PosA-VLA: Enhancing Action Generation via Pose-Conditioned Anchor Attention
Ziwen Li, Xin Wang, Hanlue Zhang, Runnan Chen, Runqi Lin, Xiao He, Han Huang, Yandong Guo, Fakhri Karray, Tongliang Liu, Mingming Gong
TL;DR
PosA-VLA tackles unstable and imprecise actions in vision-language-action models by introducing pose-conditioned anchor attention that binds visual perception to the robot’s end-effector pose. It constructs task- and end-effector-centered attention anchors, supervised by a dual loss combining spatial attention and batch-wise contrastive learning, and couples them with a Flow Matching Transformer for efficient, smooth action generation. The method demonstrates superior generalization and efficiency across diverse real-world and simulated manipulation tasks, while remaining lightweight and free of external perception modules. This approach delivers robust, goal-directed manipulation with strong data efficiency and potential for open-vocabulary extensions in embodied AI.
Abstract
The Vision-Language-Action (VLA) models have demonstrated remarkable performance on embodied tasks and shown promising potential for real-world applications. However, current VLAs still struggle to produce consistent and precise target-oriented actions, as they often generate redundant or unstable motions along trajectories, limiting their applicability in time-sensitive scenarios.In this work, we attribute these redundant actions to the spatially uniform perception field of existing VLAs, which causes them to be distracted by target-irrelevant objects, especially in complex environments.To address this issue, we propose an efficient PosA-VLA framework that anchors visual attention via pose-conditioned supervision, consistently guiding the model's perception toward task-relevant regions.
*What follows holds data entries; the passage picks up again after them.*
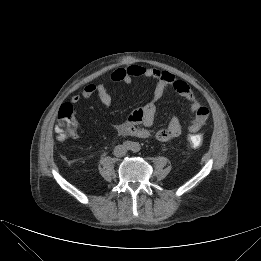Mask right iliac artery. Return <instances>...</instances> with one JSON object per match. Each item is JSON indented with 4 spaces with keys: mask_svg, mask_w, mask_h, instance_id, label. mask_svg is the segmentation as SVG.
I'll return each mask as SVG.
<instances>
[{
    "mask_svg": "<svg viewBox=\"0 0 261 261\" xmlns=\"http://www.w3.org/2000/svg\"><path fill=\"white\" fill-rule=\"evenodd\" d=\"M123 146H124L126 149H131L132 146H133V144H132V142H130V141H125V142L123 143Z\"/></svg>",
    "mask_w": 261,
    "mask_h": 261,
    "instance_id": "obj_1",
    "label": "right iliac artery"
}]
</instances>
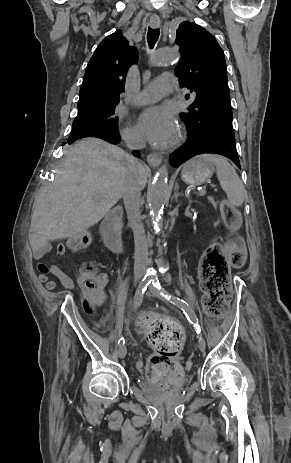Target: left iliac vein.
I'll use <instances>...</instances> for the list:
<instances>
[{
  "instance_id": "1",
  "label": "left iliac vein",
  "mask_w": 291,
  "mask_h": 463,
  "mask_svg": "<svg viewBox=\"0 0 291 463\" xmlns=\"http://www.w3.org/2000/svg\"><path fill=\"white\" fill-rule=\"evenodd\" d=\"M149 295H152V296H156L158 297L159 299L165 301V302H168L166 299H164L156 289L154 288H150V291L148 292ZM198 347H199V350L201 352H204L205 351V348H206V342L204 340V338L202 336H199V341H198Z\"/></svg>"
}]
</instances>
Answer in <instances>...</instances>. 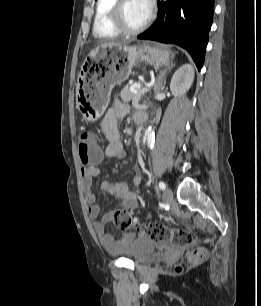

The pose-conditioned anchor attention mechanism enables the model to better align instruction semantics with actionable visual cues, thereby improving action generation precision and efficiency. Moreover, our framework adopts a lightweight architecture and requires no auxiliary perception modules (e.g., segmentation or grounding networks), ensuring efficient inference. Extensive experiments verify that our method executes embodied tasks with precise and time-efficient behavior across diverse robotic manipulation benchmarks and shows robust generalization in a variety of challenging environments.